We are spiritual beings on a physical journey, not physical beings on a spiritual journey.
It is easy to get trapped in the mortal experience, searching and striving to understand why we are here, what we are doing, and what the purpose of life is. But our souls are old. They are ancient. They carry wisdom far beyond what our busy minds can access when we are rushing, grasping, and forcing answers.
When we flip the context, something settles. We remember that we are spiritual beings temporarily experiencing this wild, beautiful, three-dimensional realm. In many ways, it is not so different from stepping into an amusement park or entering a video game. We came to feel. To touch. To taste. To travel. To smell the rain and feel the snap of cold and the warmth of the sun on our skin. To experience intensity, contrast, friction, and joy.
This tiny earth, a skinny marble floating in an endless sea of marbles, gives us a rare playground of sensation and relationship. And because it is familiar, because we are immersed in it every day, we normalize it. We forget that our souls are vast beyond measure, expansive beyond language. We forget how much capacity we actually carry.

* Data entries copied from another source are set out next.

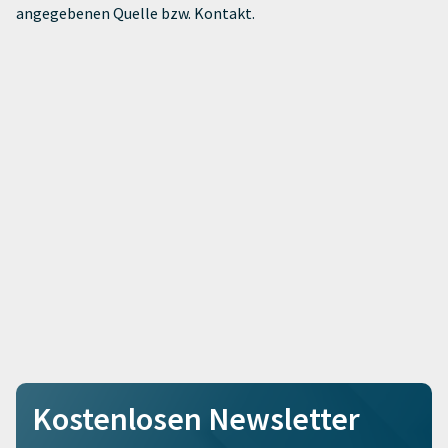
angegebenen Quelle bzw. Kontakt.
Kostenlosen Newsletter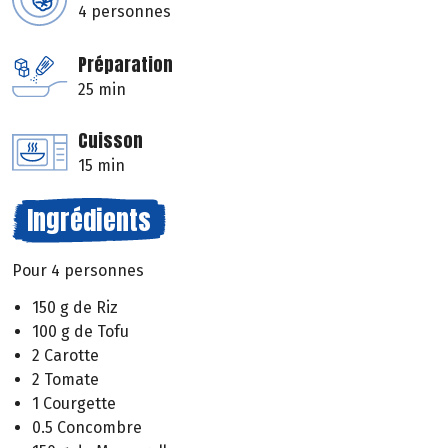
4 personnes
Préparation
25 min
Cuisson
15 min
Ingrédients
Pour 4 personnes
150 g de Riz
100 g de Tofu
2 Carotte
2 Tomate
1 Courgette
0.5 Concombre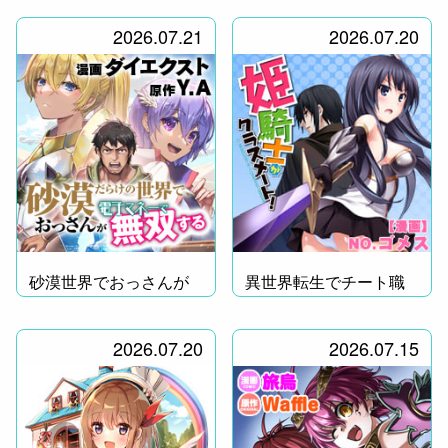
2026.07.21
2026.07.20
砂漠世界でおっさんが
異世界転生でチート職
無双！
業「魔隷術師」をゲッ
ト！
2026.07.20
2026.07.15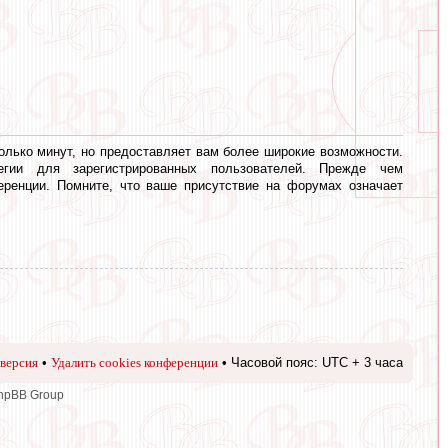
олько минут, но предоставляет вам более широкие возможности.
егии для зарегистрированных пользователей. Прежде чем
еренции. Помните, что ваше присутствие на форумах означает
версия
•
Удалить cookies конференции
• Часовой пояс: UTC + 3 часа
phpBB Group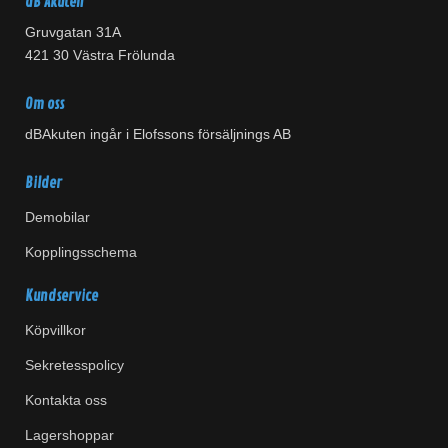
dB Akuten
Gruvgatan 31A
421 30 Västra Frölunda
Om oss
dBAkuten ingår i Elofssons försäljnings AB
Bilder
Demobilar
Kopplingsschema
Kundservice
Köpvillkor
Sekretesspolicy
Kontakta oss
Lagershoppar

Life is brief. It is a short, fast, sometimes terrifying roller coaster ride. And maybe the invitation is not to avoid the hard emotions, but to honor them. To celebrate the grief, the fear, the longing, alongside the belly laughs and the exuberant moments of victory. All of it is part of the experience we came here to live.

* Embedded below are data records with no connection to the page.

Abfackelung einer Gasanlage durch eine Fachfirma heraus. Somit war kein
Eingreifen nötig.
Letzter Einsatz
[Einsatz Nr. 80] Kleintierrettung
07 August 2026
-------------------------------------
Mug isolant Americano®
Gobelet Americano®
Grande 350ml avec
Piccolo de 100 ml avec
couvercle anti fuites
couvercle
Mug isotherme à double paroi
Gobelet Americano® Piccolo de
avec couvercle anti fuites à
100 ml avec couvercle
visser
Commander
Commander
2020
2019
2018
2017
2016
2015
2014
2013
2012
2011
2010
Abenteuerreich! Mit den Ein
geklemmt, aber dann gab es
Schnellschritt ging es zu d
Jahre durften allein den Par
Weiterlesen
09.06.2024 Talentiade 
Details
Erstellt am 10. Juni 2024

There is also a quiet responsibility in this remembering. To stabilize our families. To strengthen our communities. To contribute to societies that allow our children and grandchildren to play this big, beautiful game called life with a little more safety, a little more hope, and a little more clarity.
Because snap, it will be gone.
So let us keep the perspective close. We are spiritual beings on a physical journey, not physical beings on a spiritual journey. When we live from that truth, we soften. We savor. We steady ourselves. And we move through this world with greater gratitude, presence, and love.